─── Passage extrait

Margaux Chopin.
L’espace méditerranéen est une zone stratégique pour les États-Unis qui s’y intéressent depuis le XVIIIème siècle. Depuis la fin de la Seconde guerre mondiale, les gouvernements américains successifs portent un intérêt majeur à la région à tel point qu’on a pu la surnommer la « Mer américaine ». Toutefois, un glissement voire un « déplacement du pivot » semble s’opérer vers l’Asie depuis 2011[1]. Cette impression de retrait est par ailleurs largement entretenue par les médias et les opinions publiques américaines, alors qu’un retrait ne signifie pas pour autant un désengagement. Au-delà de la question israélienne qui demeure un enjeu majeur dans l’espace méditerranéen, quels sont les défis qui se posent à la présence américaine dans cet espace ? Davantage, quelles seraient les conséquences d’un retrait de leur présence ?

──────
─── Données

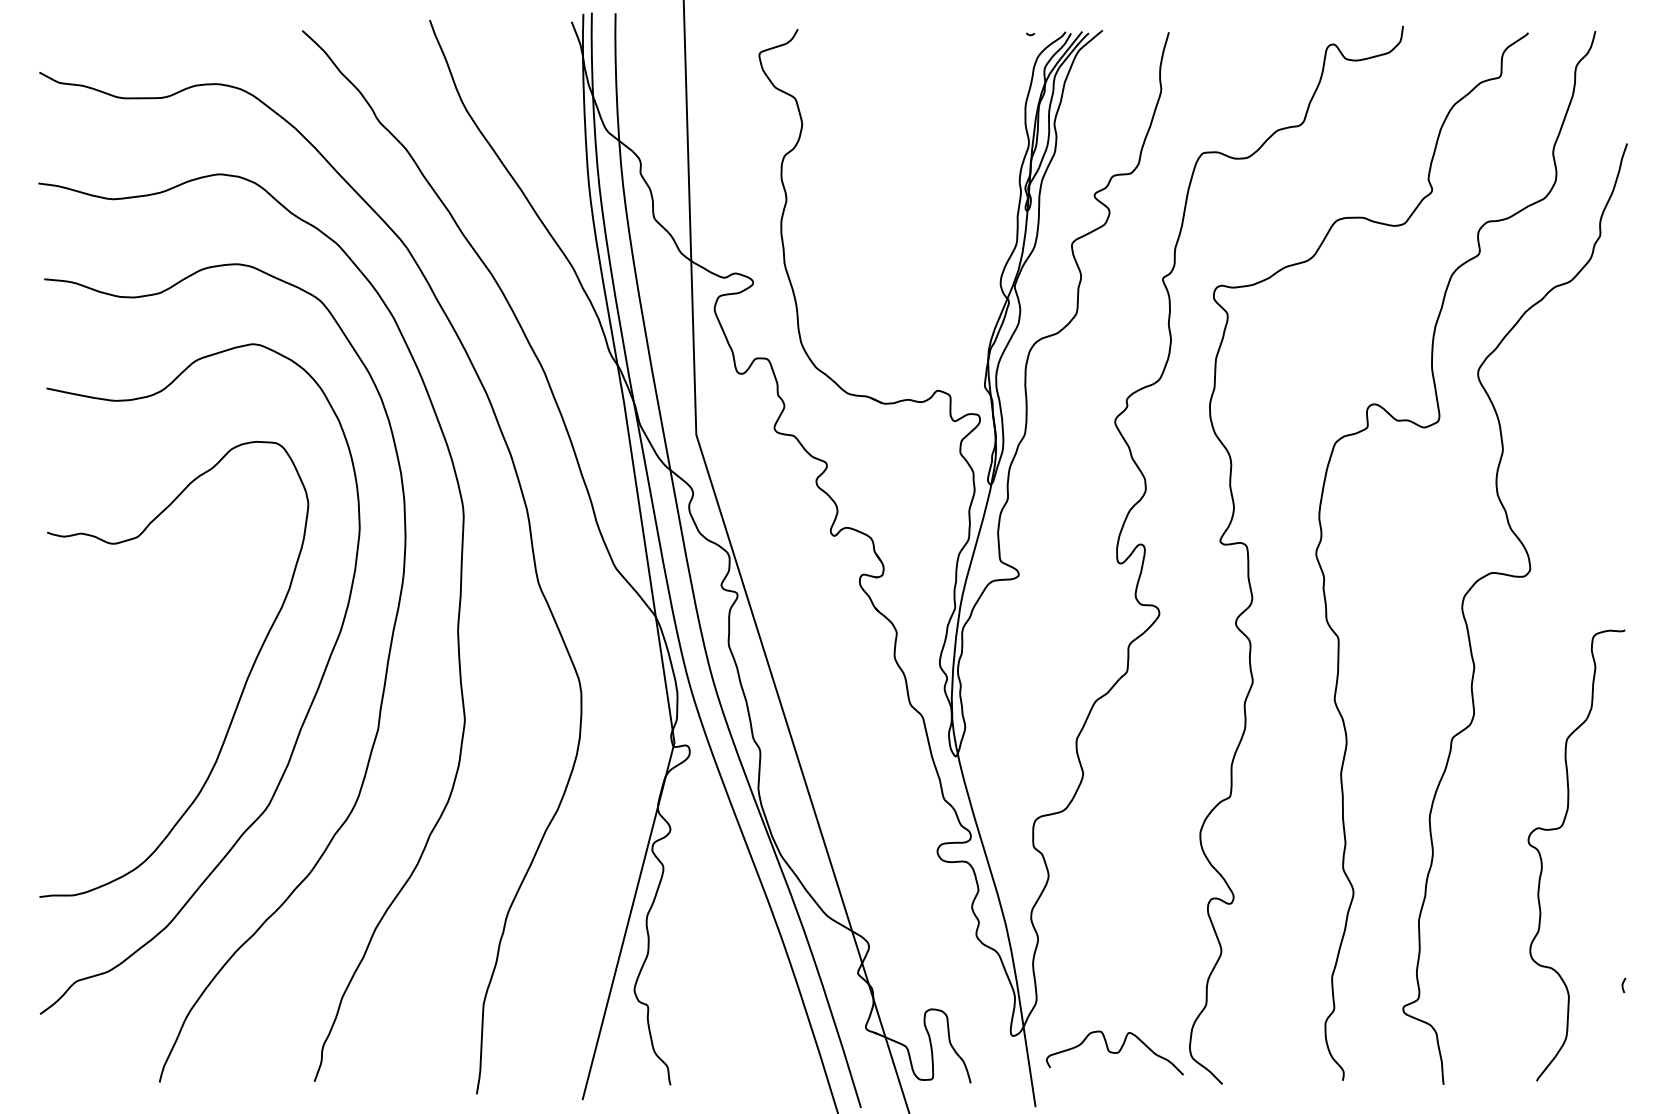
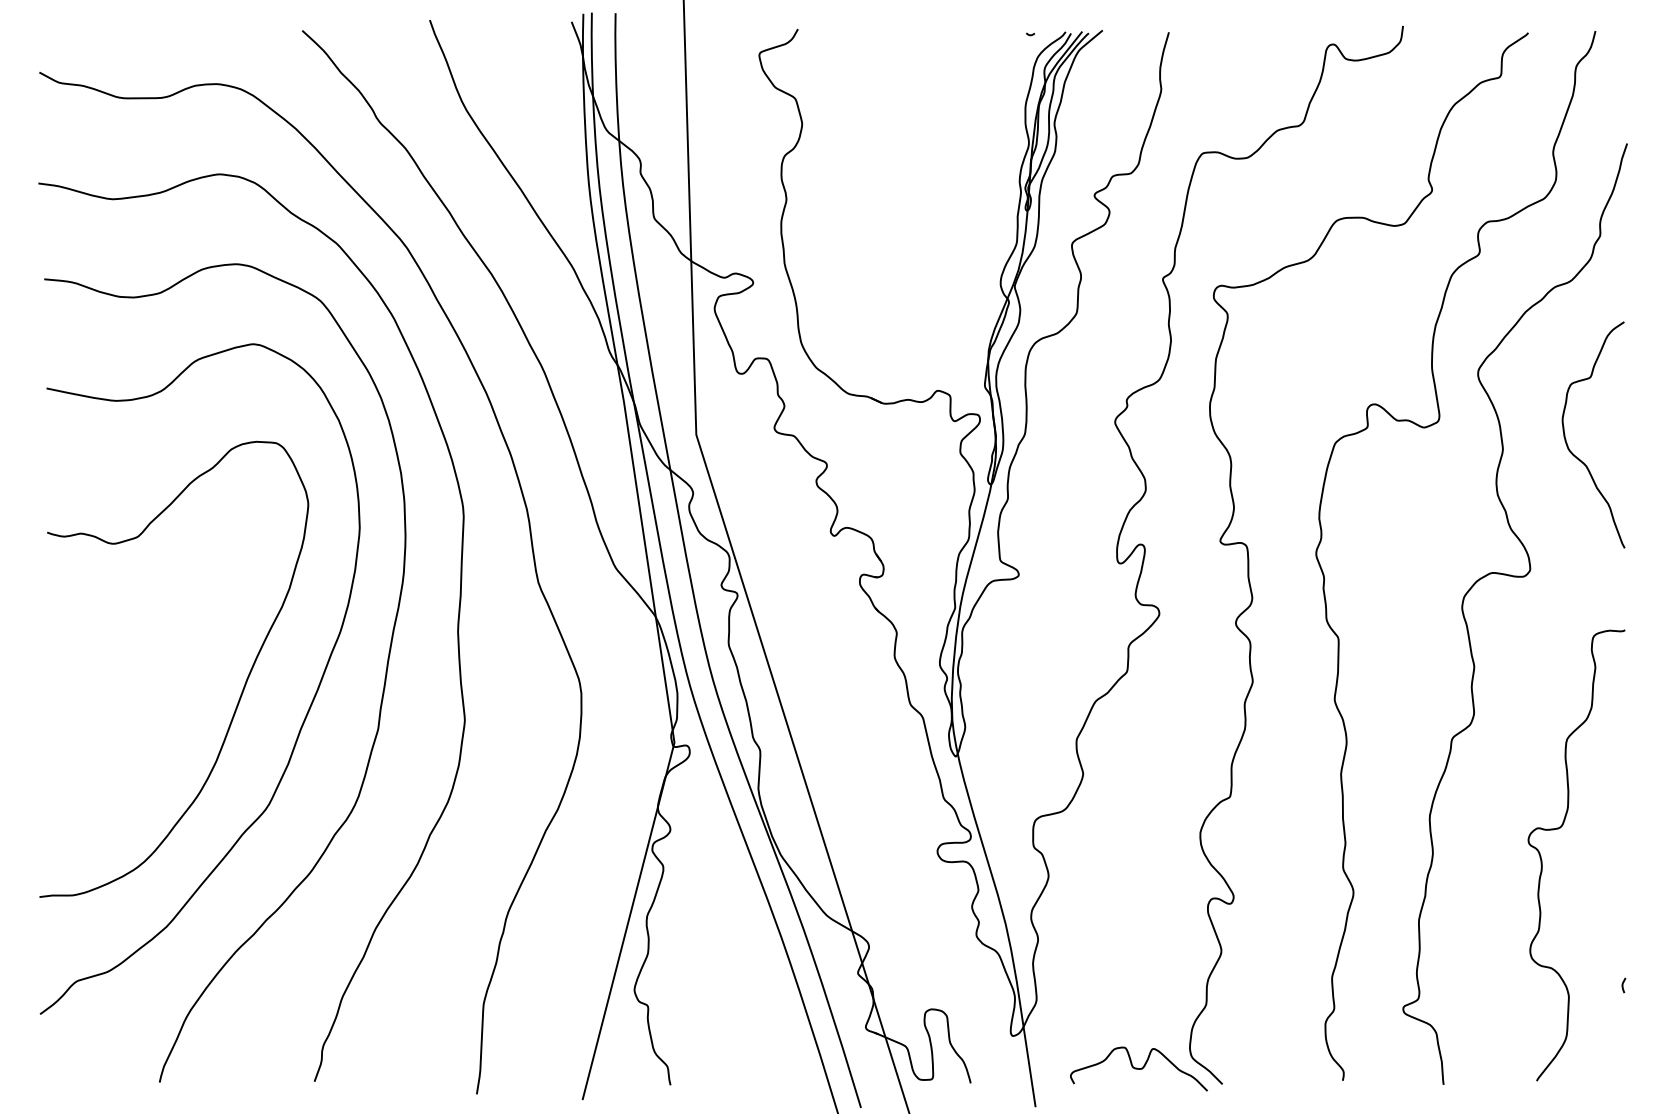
curve at (1567, 442): none -> present
curve at (1114, 1052) position: (1114, 1052) -> (1138, 1068)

──────

* **Énoncé de la tâche**
Pouvez-vous extraire mot pour mot, dans le texte sur la présence américaine en Méditerranée, tout le passage qui va de « L’espace méditerranéen est » jusqu'à « leur présence ? » ? Les lignes ne sont pas nécessaires pour ce travail.

* **Réponse ci-dessous**
L’espace méditerranéen est une zone stratégique pour les États-Unis qui s’y intéressent depuis le XVIIIème siècle. Depuis la fin de la Seconde guerre mondiale, les gouvernements américains successifs portent un intérêt majeur à la région à tel point qu’on a pu la surnommer la « Mer américaine ». Toutefois, un glissement voire un « déplacement du pivot » semble s’opérer vers l’Asie depuis 2011[1]. Cette impression de retrait est par ailleurs largement entretenue par les médias et les opinions publiques américaines, alors qu’un retrait ne signifie pas pour autant un désengagement. Au-delà de la question israélienne qui demeure un enjeu majeur dans l’espace méditerranéen, quels sont les défis qui se posent à la présence américaine dans cet espace ? Davantage, quelles seraient les conséquences d’un retrait de leur présence ?